In any case, profits as reported in the net income line are a pretty bad way to try to understand a business like this – actual cash flow is better. As the saying goes, profit is opinion but cash is a fact, and Amazon itself talks about cash flow, not net income. And thanks to how Amazon’s payment cycle works, it usually gets money for selling an item long before it has to pay for that item. For example, it takes Walmart on average nearly three days to receive payment for goods after it paid its suppliers, while Amazon on average receives payment about 18 days before it paid its suppliers, according to the latest available cash conversion cycle data. It has even more money coming in before the money for last quarter’s bills is due and that’s the reason FCF are rising more than profits.
Amazon focuses very much on free cash flow (FCF) and it has grown at 31.18% CAGR of 15 years From $529 in 2005 to $31,020 in 2020(data from http://www.macrotrends.net) . And from that majority part goes towards CAPEX and the remaining part is Operating cash flow. Amazon began spending far more on capex for every dollar that comes in the door, and there’s no sign of the rate of increase slowing down. Its free cash flow is higher than most of the revenue you’re seeing in many tech companies,” managing director at RBC Capital Markets Mark Mahaney told Recode. “You could take Snap, Twitter, and Pinterest and combine their revenue and that would be less than the free cash flow Amazon is generating.”
Amazon has boundless ambition. It wants to eat global retail. If it were purely a software business, its cost of investment would be lower, but the amount of capital required to grow a business that has to ship millions of packages to customers all over the world quickly is something only a some of the companies in the world could even afford.
The company’s strengths of integrated digital platforms in supply chain management and master till last line in delivery. Early this year, Amazon purchased eleven Boeing 767 passenger jets that are being converted to cargo planes, bringing its total fleet to 85 by the end of 2022; it is the first time Amazon is making an purchase as before it used to take on lease cargo planes. Between April and August 2020 , Amazon Air flights increased 27%. Amazon has been testing drone delivery and offers a program called Amazon Delivery Service Partners allowing people to start their own package delivery business using Amazon’s superior logistics knowledge and technology capabilities. By owning and controlling the major aspects of the supply chain, Amazon becomes less reliant on third-party suppliers like FedEx, UPS and USPS, allowing it to shorten its delivery time from click to door. In early 2020, Amazon reduced click to door time from 3.4 to 2.2 days (the industry average is 5.1 days). Amazon Prime’s has insanely-fast shipping. The most common guess as to how Amazon flips the switch is that it will wait until it is the last retailer standing and then raise prices across the board.

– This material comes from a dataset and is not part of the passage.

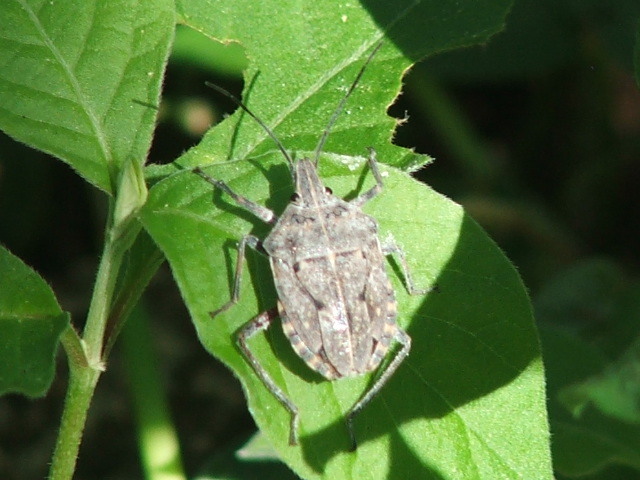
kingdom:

Perhaps most important things is real cash profits not paper profits. Amazon’s access to cash enables it to do everything from paying its employees, suppliers, and shareholders to investing in its future. And while investing for its future lowers its profits in current years it also lowers its taxes by creating less taxable income.
If you would have invested $100 in Amazon.com IPO in 1997 @ $18 per share you would have 5 shares. 2:1 split in 1998, 3:1 split in 1999 and again 2:1 split in end of 1999. Now the total number of shares would be 60. And the current market price in 2021 is $3,362 that means 60*$3362 = $210,720. And lets convert in INR , $1 in 1997 was worth ₹37 and now the current rate is ₹75 for $1. So the total investment would be ₹3,700 and the return would be ₹1.58 crores. Total return would be 427,035.1% return.
Not all companies have an IPO that can guarantee you riches. Amazon has defied the odds and has arguably been the most successful public company in modern history.